One final point I found interesting. They state that most software developers do not make money from selling licenses for proprietary software. That perception comes from the few who "can charge monopoly prices". Most software isn't sold in boxes to customers. Most software is written for inhouse use, code that is "so highly integrated with firms' business and IT environments that reusing or copying the code 'as is' is difficult or unfeasible." From that standpoint alone, they say, FOSS is the obvious choice. The authors do not fully grasp the GPL, not that that is a rare phenomenon, but they do understand this much:
"The current debate often pits proprietary licensing against the GPL. Commercial software producers argue that promoting the GPL means locking out any software development from possible future commercialization. As the previous section indicated, the bulk of software revenues come from customization, servicing or hardware, or all of the above bundled in solutions. Indeed, IBM did earn $1 billion on the back of GPL GNU/Linux. Finally, proprietary licensing allows only the owner to commercialize the intellectual property at stake and makes it inaccessible to anyone else. Anyone seeking to redistribute a derivative version of a proprietary programme would be prohibited from doing so under the terms of the license. Thus, the formal outcome is not that different from that of the GPL (Lessig 2002).
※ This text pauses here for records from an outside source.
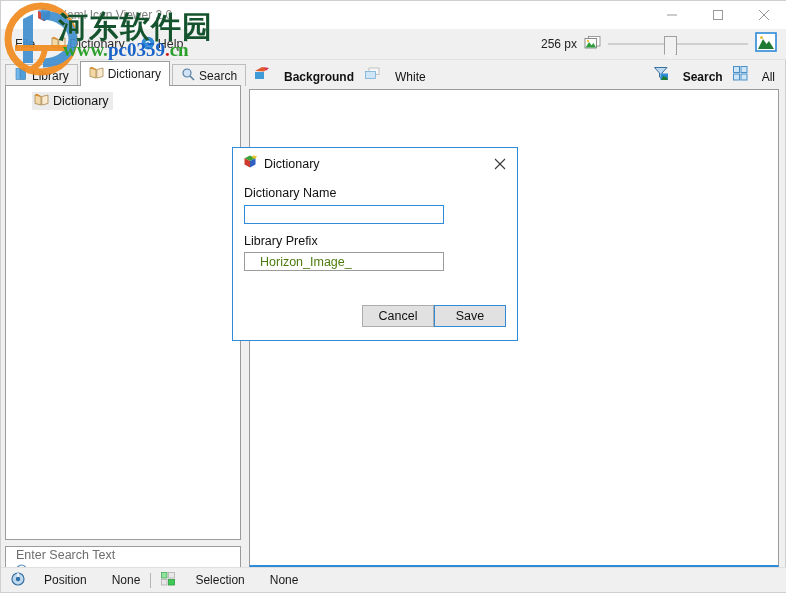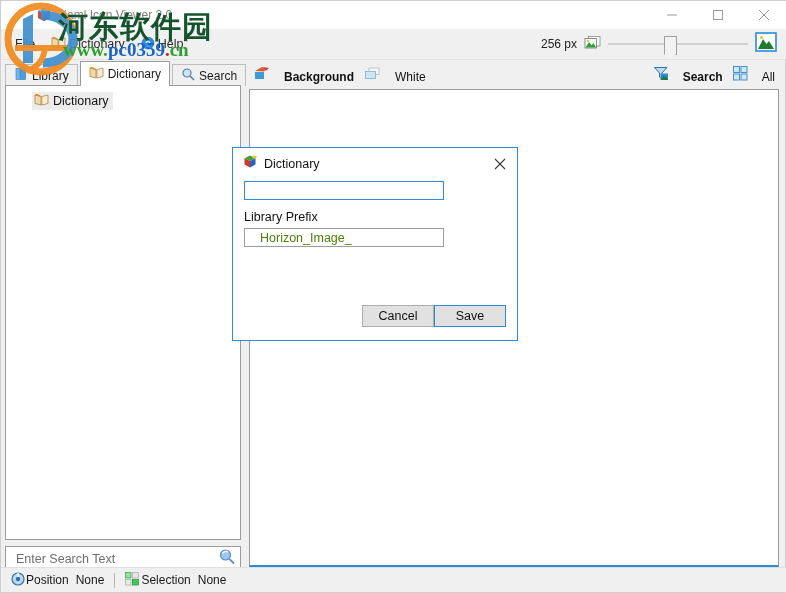--- a/index.html
+++ b/index.html
@@ -452,6 +452,7 @@
       </div>
     </div>
     <div class="dlg-body">
+      <div class="dlg-label">Dictionary Name</div>
       <input class="dlg-input focused" type="text" autofocus="" value="" style="">
       <div class="dlg-label" style="margin-top:10px">Library Prefix</div>
       <input class="dlg-input normal" type="text" value="Horizon_Image_" style="">

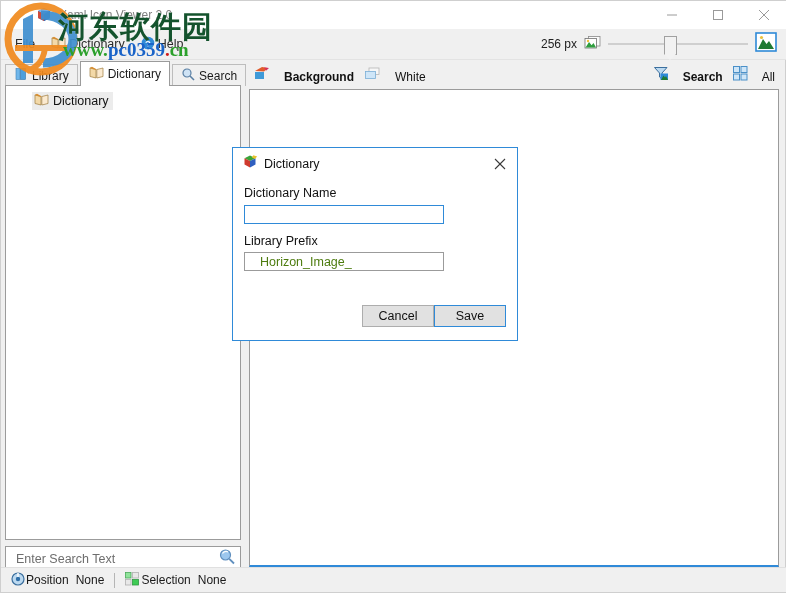--- a/index.html
+++ b/index.html
@@ -124,9 +124,10 @@
     margin-top: 6px;
     height: 26px; background: #ffffff;
     border: 1px solid #9b9b9b;
-    display: flex; align-items: center;
+    display: flex; align-items: flex-start;
     box-sizing: border-box;
     padding: 0 4px 0 8px;
+    flex-direction: column;
   }
   .search-input {
     border: none; outline: none; flex: 1;

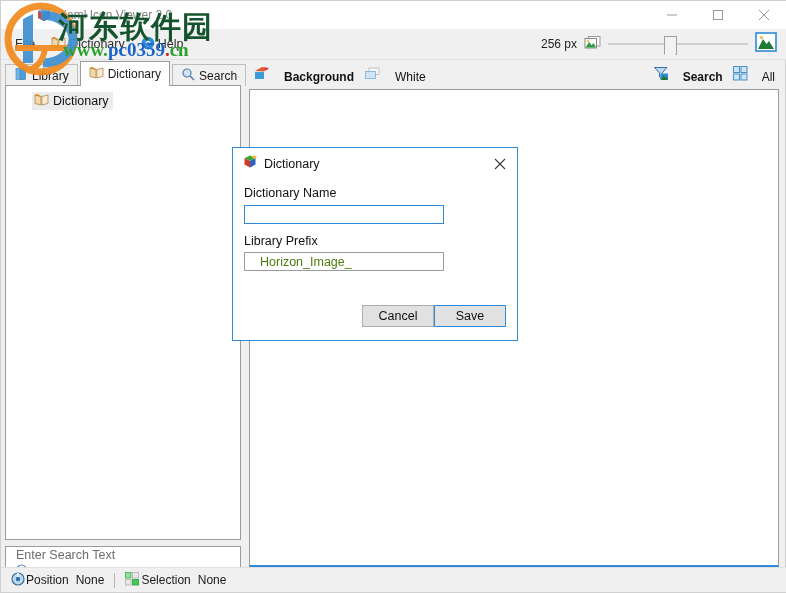--- a/index.html
+++ b/index.html
@@ -166,7 +166,7 @@
     border-top: 1px solid #e0e0e0;
   }
   .status-seg {
-    display: flex; align-items: center; gap: 1px;
+    display: flex; align-items: center; gap: 19px;
     font-size: 12px; color: #1a1a1a;
     padding: 0 10px;
   }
In terms of ICT strategy and its relation to innovation and development, there have been indications that the proprietary model may encourage excessive copyrighting and patent hoarding, with the final outcome being reduced investment in research and development (R & D) activities and a decline in innovation as funds for R & D are redirected towards patent acquisition and royalty payments (Bessen 2002, Bessen and Hunt 2003)."
In short, the report is a rather clear answer to Darl McBride's letter to Congress on multiple levels.